What the task asks: Rewrite the material below, replacing each occurrence of "pie" with "pie chart" and leaving everything else unchanged.

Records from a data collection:
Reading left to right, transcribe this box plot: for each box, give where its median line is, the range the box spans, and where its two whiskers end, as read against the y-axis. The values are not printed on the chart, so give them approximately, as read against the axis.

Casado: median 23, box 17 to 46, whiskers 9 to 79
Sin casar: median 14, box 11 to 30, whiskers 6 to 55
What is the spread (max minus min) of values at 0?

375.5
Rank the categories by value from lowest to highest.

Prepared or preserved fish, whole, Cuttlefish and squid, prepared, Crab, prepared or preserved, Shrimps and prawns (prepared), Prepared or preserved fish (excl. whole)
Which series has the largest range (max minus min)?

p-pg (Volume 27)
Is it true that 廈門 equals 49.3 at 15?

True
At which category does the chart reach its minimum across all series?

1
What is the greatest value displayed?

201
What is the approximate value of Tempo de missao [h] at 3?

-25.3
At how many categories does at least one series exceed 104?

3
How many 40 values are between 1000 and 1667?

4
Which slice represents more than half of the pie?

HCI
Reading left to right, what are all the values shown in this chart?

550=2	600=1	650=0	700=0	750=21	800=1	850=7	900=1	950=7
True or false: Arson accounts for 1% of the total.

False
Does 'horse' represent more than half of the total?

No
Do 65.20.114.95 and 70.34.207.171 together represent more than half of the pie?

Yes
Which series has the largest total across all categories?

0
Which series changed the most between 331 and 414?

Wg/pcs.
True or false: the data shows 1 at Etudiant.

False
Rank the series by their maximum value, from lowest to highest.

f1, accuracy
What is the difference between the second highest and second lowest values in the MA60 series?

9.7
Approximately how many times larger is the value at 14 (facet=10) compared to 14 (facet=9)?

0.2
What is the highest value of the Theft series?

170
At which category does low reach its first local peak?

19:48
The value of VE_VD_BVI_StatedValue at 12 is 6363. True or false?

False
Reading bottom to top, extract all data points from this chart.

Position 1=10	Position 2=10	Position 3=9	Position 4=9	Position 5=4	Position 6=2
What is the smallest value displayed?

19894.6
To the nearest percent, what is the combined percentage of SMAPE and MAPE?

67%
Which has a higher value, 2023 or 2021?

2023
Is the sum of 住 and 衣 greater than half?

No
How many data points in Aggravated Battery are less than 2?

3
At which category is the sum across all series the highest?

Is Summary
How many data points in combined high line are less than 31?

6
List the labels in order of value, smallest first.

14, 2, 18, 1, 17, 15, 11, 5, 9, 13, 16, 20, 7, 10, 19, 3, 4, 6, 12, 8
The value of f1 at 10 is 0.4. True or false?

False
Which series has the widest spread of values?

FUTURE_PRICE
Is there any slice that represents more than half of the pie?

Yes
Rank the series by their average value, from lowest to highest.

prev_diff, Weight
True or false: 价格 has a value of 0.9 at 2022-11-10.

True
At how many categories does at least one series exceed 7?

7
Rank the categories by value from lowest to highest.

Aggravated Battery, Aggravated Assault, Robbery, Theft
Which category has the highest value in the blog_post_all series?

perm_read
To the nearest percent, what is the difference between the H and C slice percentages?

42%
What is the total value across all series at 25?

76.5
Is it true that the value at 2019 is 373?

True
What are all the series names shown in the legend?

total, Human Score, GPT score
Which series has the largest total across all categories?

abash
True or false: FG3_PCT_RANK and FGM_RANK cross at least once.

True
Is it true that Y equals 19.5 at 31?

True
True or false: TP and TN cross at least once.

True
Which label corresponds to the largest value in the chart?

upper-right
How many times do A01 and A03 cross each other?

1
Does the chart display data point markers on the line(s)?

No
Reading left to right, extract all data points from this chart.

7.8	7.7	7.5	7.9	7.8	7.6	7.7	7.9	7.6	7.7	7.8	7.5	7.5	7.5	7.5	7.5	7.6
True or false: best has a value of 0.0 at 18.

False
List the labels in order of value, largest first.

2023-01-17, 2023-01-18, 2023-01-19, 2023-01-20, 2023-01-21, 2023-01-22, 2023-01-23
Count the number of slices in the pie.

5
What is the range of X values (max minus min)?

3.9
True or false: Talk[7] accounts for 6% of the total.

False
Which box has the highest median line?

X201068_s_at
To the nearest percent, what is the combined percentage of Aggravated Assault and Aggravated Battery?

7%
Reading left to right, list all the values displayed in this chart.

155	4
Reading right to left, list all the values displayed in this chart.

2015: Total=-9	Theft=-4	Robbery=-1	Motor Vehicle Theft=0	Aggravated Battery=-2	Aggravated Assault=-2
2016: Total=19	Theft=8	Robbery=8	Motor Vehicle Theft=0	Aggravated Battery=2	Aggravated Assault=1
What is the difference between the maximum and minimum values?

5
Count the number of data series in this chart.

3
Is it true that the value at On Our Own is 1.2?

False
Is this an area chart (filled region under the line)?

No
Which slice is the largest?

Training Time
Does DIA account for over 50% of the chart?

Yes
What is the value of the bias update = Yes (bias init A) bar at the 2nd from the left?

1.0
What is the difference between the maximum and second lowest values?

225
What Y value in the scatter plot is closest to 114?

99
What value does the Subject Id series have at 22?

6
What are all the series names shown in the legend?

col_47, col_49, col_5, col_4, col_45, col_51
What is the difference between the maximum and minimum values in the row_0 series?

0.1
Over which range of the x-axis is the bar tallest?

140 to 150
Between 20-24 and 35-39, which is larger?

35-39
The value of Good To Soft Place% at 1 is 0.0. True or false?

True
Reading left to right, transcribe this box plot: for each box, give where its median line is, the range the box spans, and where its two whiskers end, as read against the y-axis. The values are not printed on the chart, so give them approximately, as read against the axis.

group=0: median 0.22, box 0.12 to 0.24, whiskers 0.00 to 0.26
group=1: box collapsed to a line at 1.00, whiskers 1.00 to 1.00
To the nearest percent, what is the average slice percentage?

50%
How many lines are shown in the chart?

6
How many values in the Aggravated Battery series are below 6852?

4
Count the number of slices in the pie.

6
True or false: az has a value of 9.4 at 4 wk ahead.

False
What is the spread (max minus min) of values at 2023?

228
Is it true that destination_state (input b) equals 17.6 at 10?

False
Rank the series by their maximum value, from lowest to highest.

Task output:
Reading left to right, transcribe this box plot: for each box, give where its median line is, the range the box spans, and where its two whiskers end, as read against the y-axis. The values are not printed on the chart, so give them approximately, as read against the axis.

Casado: median 23, box 17 to 46, whiskers 9 to 79
Sin casar: median 14, box 11 to 30, whiskers 6 to 55
What is the spread (max minus min) of values at 0?

375.5
Rank the categories by value from lowest to highest.

Prepared or preserved fish, whole, Cuttlefish and squid, prepared, Crab, prepared or preserved, Shrimps and prawns (prepared), Prepared or preserved fish (excl. whole)
Which series has the largest range (max minus min)?

p-pg (Volume 27)
Is it true that 廈門 equals 49.3 at 15?

True
At which category does the chart reach its minimum across all series?

1
What is the greatest value displayed?

201
What is the approximate value of Tempo de missao [h] at 3?

-25.3
At how many categories does at least one series exceed 104?

3
How many 40 values are between 1000 and 1667?

4
Which slice represents more than half of the pie chart?

HCI
Reading left to right, what are all the values shown in this chart?

550=2	600=1	650=0	700=0	750=21	800=1	850=7	900=1	950=7
True or false: Arson accounts for 1% of the total.

False
Does 'horse' represent more than half of the total?

No
Do 65.20.114.95 and 70.34.207.171 together represent more than half of the pie chart?

Yes
Which series has the largest total across all categories?

0
Which series changed the most between 331 and 414?

Wg/pcs.
True or false: the data shows 1 at Etudiant.

False
Rank the series by their maximum value, from lowest to highest.

f1, accuracy
What is the difference between the second highest and second lowest values in the MA60 series?

9.7
Approximately how many times larger is the value at 14 (facet=10) compared to 14 (facet=9)?

0.2
What is the highest value of the Theft series?

170
At which category does low reach its first local peak?

19:48
The value of VE_VD_BVI_StatedValue at 12 is 6363. True or false?

False
Reading bottom to top, extract all data points from this chart.

Position 1=10	Position 2=10	Position 3=9	Position 4=9	Position 5=4	Position 6=2
What is the smallest value displayed?

19894.6
To the nearest percent, what is the combined percentage of SMAPE and MAPE?

67%
Which has a higher value, 2023 or 2021?

2023
Is the sum of 住 and 衣 greater than half?

No
How many data points in Aggravated Battery are less than 2?

3
At which category is the sum across all series the highest?

Is Summary
How many data points in combined high line are less than 31?

6
List the labels in order of value, smallest first.

14, 2, 18, 1, 17, 15, 11, 5, 9, 13, 16, 20, 7, 10, 19, 3, 4, 6, 12, 8
The value of f1 at 10 is 0.4. True or false?

False
Which series has the widest spread of values?

FUTURE_PRICE
Is there any slice that represents more than half of the pie chart?

Yes
Rank the series by their average value, from lowest to highest.

prev_diff, Weight
True or false: 价格 has a value of 0.9 at 2022-11-10.

True
At how many categories does at least one series exceed 7?

7
Rank the categories by value from lowest to highest.

Aggravated Battery, Aggravated Assault, Robbery, Theft
Which category has the highest value in the blog_post_all series?

perm_read
To the nearest percent, what is the difference between the H and C slice percentages?

42%
What is the total value across all series at 25?

76.5
Is it true that the value at 2019 is 373?

True
What are all the series names shown in the legend?

total, Human Score, GPT score
Which series has the largest total across all categories?

abash
True or false: FG3_PCT_RANK and FGM_RANK cross at least once.

True
Is it true that Y equals 19.5 at 31?

True
True or false: TP and TN cross at least once.

True
Which label corresponds to the largest value in the chart?

upper-right
How many times do A01 and A03 cross each other?

1
Does the chart display data point markers on the line(s)?

No
Reading left to right, extract all data points from this chart.

7.8	7.7	7.5	7.9	7.8	7.6	7.7	7.9	7.6	7.7	7.8	7.5	7.5	7.5	7.5	7.5	7.6
True or false: best has a value of 0.0 at 18.

False
List the labels in order of value, largest first.

2023-01-17, 2023-01-18, 2023-01-19, 2023-01-20, 2023-01-21, 2023-01-22, 2023-01-23
Count the number of slices in the pie chart.

5
What is the range of X values (max minus min)?

3.9
True or false: Talk[7] accounts for 6% of the total.

False
Which box has the highest median line?

X201068_s_at
To the nearest percent, what is the combined percentage of Aggravated Assault and Aggravated Battery?

7%
Reading left to right, list all the values displayed in this chart.

155	4
Reading right to left, list all the values displayed in this chart.

2015: Total=-9	Theft=-4	Robbery=-1	Motor Vehicle Theft=0	Aggravated Battery=-2	Aggravated Assault=-2
2016: Total=19	Theft=8	Robbery=8	Motor Vehicle Theft=0	Aggravated Battery=2	Aggravated Assault=1
What is the difference between the maximum and minimum values?

5
Count the number of data series in this chart.

3
Is it true that the value at On Our Own is 1.2?

False
Is this an area chart (filled region under the line)?

No
Which slice is the largest?

Training Time
Does DIA account for over 50% of the chart?

Yes
What is the value of the bias update = Yes (bias init A) bar at the 2nd from the left?

1.0
What is the difference between the maximum and second lowest values?

225
What Y value in the scatter plot is closest to 114?

99
What value does the Subject Id series have at 22?

6
What are all the series names shown in the legend?

col_47, col_49, col_5, col_4, col_45, col_51
What is the difference between the maximum and minimum values in the row_0 series?

0.1
Over which range of the x-axis is the bar tallest?

140 to 150
Between 20-24 and 35-39, which is larger?

35-39
The value of Good To Soft Place% at 1 is 0.0. True or false?

True
Reading left to right, transcribe this box plot: for each box, give where its median line is, the range the box spans, and where its two whiskers end, as read against the y-axis. The values are not printed on the chart, so give them approximately, as read against the axis.

group=0: median 0.22, box 0.12 to 0.24, whiskers 0.00 to 0.26
group=1: box collapsed to a line at 1.00, whiskers 1.00 to 1.00
To the nearest percent, what is the average slice percentage?

50%
How many lines are shown in the chart?

6
How many values in the Aggravated Battery series are below 6852?

4
Count the number of slices in the pie chart.

6
True or false: az has a value of 9.4 at 4 wk ahead.

False
What is the spread (max minus min) of values at 2023?

228
Is it true that destination_state (input b) equals 17.6 at 10?

False
Rank the series by their maximum value, from lowest to highest.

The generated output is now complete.